When you write out the records, keep every line exactly as it is.

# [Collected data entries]
----------
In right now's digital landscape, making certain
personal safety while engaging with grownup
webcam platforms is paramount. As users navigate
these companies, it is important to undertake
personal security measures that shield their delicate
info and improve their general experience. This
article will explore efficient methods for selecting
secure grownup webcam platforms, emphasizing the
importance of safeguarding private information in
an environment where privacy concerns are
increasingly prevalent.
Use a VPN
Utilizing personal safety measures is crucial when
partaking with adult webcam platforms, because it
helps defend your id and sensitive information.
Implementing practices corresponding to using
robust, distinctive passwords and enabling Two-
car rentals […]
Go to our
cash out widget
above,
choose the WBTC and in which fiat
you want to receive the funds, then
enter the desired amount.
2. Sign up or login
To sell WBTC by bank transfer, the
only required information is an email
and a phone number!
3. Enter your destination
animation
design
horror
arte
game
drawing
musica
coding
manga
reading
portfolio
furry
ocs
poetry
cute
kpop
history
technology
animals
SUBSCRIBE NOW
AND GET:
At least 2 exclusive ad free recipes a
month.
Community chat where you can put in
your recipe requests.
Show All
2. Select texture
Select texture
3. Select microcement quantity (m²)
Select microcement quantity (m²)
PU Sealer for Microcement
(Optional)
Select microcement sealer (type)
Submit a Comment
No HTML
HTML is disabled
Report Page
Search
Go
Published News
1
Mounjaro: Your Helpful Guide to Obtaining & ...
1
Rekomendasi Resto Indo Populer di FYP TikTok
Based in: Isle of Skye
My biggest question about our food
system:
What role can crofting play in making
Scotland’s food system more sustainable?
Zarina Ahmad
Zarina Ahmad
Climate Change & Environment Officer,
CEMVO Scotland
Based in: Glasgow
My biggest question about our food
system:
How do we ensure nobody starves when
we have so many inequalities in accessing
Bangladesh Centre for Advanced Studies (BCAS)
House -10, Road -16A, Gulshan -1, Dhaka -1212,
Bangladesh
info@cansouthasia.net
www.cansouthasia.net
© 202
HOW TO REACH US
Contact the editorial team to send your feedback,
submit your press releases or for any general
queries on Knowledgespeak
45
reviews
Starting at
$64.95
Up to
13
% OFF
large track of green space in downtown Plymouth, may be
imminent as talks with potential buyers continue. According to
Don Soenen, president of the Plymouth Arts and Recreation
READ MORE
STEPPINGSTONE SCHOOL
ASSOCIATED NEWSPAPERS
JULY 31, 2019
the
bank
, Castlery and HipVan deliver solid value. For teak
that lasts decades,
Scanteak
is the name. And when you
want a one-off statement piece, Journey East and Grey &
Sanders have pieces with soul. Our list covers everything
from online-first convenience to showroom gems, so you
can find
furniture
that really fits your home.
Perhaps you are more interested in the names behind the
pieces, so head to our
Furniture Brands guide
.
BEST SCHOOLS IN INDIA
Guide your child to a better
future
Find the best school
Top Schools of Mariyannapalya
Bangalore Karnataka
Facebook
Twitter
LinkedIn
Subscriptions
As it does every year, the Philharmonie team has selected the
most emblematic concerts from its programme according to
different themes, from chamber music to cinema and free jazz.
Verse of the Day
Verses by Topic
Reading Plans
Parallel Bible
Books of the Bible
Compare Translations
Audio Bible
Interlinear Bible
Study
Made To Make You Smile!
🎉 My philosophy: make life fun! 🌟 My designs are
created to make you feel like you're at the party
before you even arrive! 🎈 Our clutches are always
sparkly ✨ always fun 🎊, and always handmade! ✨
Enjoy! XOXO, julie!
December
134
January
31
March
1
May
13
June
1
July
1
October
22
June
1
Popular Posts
----------
# [Result of this exercise]
In right now's digital landscape, making certain
personal safety while engaging with grownup
webcam platforms is paramount. As users navigate
these companies, it is important to undertake
personal security measures that shield their delicate
info and improve their general experience. This
article will explore efficient methods for selecting
secure grownup webcam platforms, emphasizing the
importance of safeguarding private information in
an environment where privacy concerns are
increasingly prevalent.
Use a VPN
Utilizing personal safety measures is crucial when
partaking with adult webcam platforms, because it
helps defend your id and sensitive information.
Implementing practices corresponding to using
robust, distinctive passwords and enabling Two-
car rentals […]
Go to our
cash out widget
above,
choose the WBTC and in which fiat
you want to receive the funds, then
enter the desired amount.
2. Sign up or login
To sell WBTC by bank transfer, the
only required information is an email
and a phone number!
3. Enter your destination
animation
design
horror
arte
game
drawing
musica
coding
manga
reading
portfolio
furry
ocs
poetry
cute
kpop
history
technology
animals
SUBSCRIBE NOW
AND GET:
At least 2 exclusive ad free recipes a
month.
Community chat where you can put in
your recipe requests.
Show All
2. Select texture
Select texture
3. Select microcement quantity (m²)
Select microcement quantity (m²)
PU Sealer for Microcement
(Optional)
Select microcement sealer (type)
Submit a Comment
No HTML
HTML is disabled
Report Page
Search
Go
Published News
1
Mounjaro: Your Helpful Guide to Obtaining & ...
1
Rekomendasi Resto Indo Populer di FYP TikTok
Based in: Isle of Skye
My biggest question about our food
system:
What role can crofting play in making
Scotland’s food system more sustainable?
Zarina Ahmad
Zarina Ahmad
Climate Change & Environment Officer,
CEMVO Scotland
Based in: Glasgow
My biggest question about our food
system:
How do we ensure nobody starves when
we have so many inequalities in accessing
Bangladesh Centre for Advanced Studies (BCAS)
House -10, Road -16A, Gulshan -1, Dhaka -1212,
Bangladesh
info@cansouthasia.net
www.cansouthasia.net
© 202
HOW TO REACH US
Contact the editorial team to send your feedback,
submit your press releases or for any general
queries on Knowledgespeak
45
reviews
Starting at
$64.95
Up to
13
% OFF
large track of green space in downtown Plymouth, may be
imminent as talks with potential buyers continue. According to
Don Soenen, president of the Plymouth Arts and Recreation
READ MORE
STEPPINGSTONE SCHOOL
ASSOCIATED NEWSPAPERS
JULY 31, 2019
the
bank
, Castlery and HipVan deliver solid value. For teak
that lasts decades,
Scanteak
is the name. And when you
want a one-off statement piece, Journey East and Grey &
Sanders have pieces with soul. Our list covers everything
from online-first convenience to showroom gems, so you
can find
furniture
that really fits your home.
Perhaps you are more interested in the names behind the
pieces, so head to our
Furniture Brands guide
.
BEST SCHOOLS IN INDIA
Guide your child to a better
future
Find the best school
Top Schools of Mariyannapalya
Bangalore Karnataka
Facebook
Twitter
LinkedIn
Subscriptions
As it does every year, the Philharmonie team has selected the
most emblematic concerts from its programme according to
different themes, from chamber music to cinema and free jazz.
Verse of the Day
Verses by Topic
Reading Plans
Parallel Bible
Books of the Bible
Compare Translations
Audio Bible
Interlinear Bible
Study
Made To Make You Smile!
🎉 My philosophy: make life fun! 🌟 My designs are
created to make you feel like you're at the party
before you even arrive! 🎈 Our clutches are always
sparkly ✨ always fun 🎊, and always handmade! ✨
Enjoy! XOXO, julie!
December
134
January
31
March
1
May
13
June
1
July
1
October
22
June
1
Popular Posts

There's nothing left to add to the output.